Background: Iron accumulation and lipid peroxidation are pathophysiologic mechanisms that drive neonatal hypoxic-ischemic (HI) brain injury. Characterization of spatiotemporal changes in these processes will help elucidate their role in ischemic neuronal injury as an initial step towards developing targeted interventions.

Methods: HI was induced in post-natal day 9 mice using the modified-Vannucci model. Hippocampal tissue from ipsilateral HI exposed, contralateral hypoxia exposed and sham animals was collected at 6h, 24h, 72h and 7d post-HI. Tissue was subsequently evaluated for markers of cell death (TUNEL), intracellular iron changes (FerroOrange, fluorescent and immunofluorescence), and lipid peroxidation (real time PCR, Gpx4 immunofluorescence and mass spectrometry). Mass spectrometry measured isoprostanes (15-F-IsoP) and neuroprostanes (4-F-NP) as lipid peroxidation markers of arachidonic (ARA) and docosahexaenoic acid (DHA), respectively.

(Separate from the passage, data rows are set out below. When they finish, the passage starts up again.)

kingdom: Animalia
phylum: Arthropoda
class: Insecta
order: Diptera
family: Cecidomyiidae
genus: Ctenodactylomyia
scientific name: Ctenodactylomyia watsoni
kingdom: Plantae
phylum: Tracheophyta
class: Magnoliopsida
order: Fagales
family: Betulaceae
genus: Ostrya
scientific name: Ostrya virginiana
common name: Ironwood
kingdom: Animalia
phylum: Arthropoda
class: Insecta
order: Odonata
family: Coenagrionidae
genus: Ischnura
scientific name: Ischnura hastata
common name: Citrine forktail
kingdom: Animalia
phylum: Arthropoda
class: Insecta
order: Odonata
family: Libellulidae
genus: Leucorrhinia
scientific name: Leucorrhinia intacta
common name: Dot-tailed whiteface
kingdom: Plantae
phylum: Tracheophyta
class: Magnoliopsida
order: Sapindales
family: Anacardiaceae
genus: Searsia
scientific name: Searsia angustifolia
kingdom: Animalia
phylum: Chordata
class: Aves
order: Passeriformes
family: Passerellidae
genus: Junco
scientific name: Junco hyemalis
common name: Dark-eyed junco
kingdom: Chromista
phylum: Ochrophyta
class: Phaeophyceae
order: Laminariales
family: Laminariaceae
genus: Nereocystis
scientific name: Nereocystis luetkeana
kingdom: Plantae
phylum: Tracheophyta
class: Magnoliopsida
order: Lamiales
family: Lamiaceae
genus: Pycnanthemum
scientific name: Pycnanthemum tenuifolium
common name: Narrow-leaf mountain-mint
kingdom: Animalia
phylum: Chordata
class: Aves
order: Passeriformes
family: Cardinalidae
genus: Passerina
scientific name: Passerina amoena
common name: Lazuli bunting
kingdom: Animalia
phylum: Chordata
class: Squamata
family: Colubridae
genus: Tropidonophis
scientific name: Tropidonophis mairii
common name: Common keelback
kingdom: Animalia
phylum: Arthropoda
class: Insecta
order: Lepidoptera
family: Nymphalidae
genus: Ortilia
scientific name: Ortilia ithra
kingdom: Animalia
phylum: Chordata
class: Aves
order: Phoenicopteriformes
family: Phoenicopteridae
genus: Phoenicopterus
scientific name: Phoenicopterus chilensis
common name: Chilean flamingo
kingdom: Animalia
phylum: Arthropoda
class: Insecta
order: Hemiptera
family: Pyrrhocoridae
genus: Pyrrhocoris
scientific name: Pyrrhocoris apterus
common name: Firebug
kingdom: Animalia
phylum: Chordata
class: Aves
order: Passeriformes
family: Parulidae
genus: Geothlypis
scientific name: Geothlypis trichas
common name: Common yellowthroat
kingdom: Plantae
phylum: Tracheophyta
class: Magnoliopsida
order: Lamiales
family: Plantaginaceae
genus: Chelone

Results: Compared to sham, the HI hippocampus showed increased intracellular labile iron levels that was maximal at 6h post-HI with subsequent elevation in only neuroprostanes at 24h post-HI. TUNEL labeling peaked at 24h post-HI. At 72h, labile iron levels and lipid peroxidation declined corresponding with peak infiltration of ferritin positive microglia/macrophages and the start of TUNEL staining decline. In addition, surviving neurons had increased expression of Gpx4 peaking at 72h post-HI that normalized by 7d post-HI.

Conclusions: These findings suggest that following HI, an acute increase in labile iron and DHA peroxidation are correlated with markers of cell death that peak at 24h post-HI. Microglial/macrophage iron sequestration and neuronal antioxidant responses may ameliorate further injury and represent targets for neuroprotective therapies.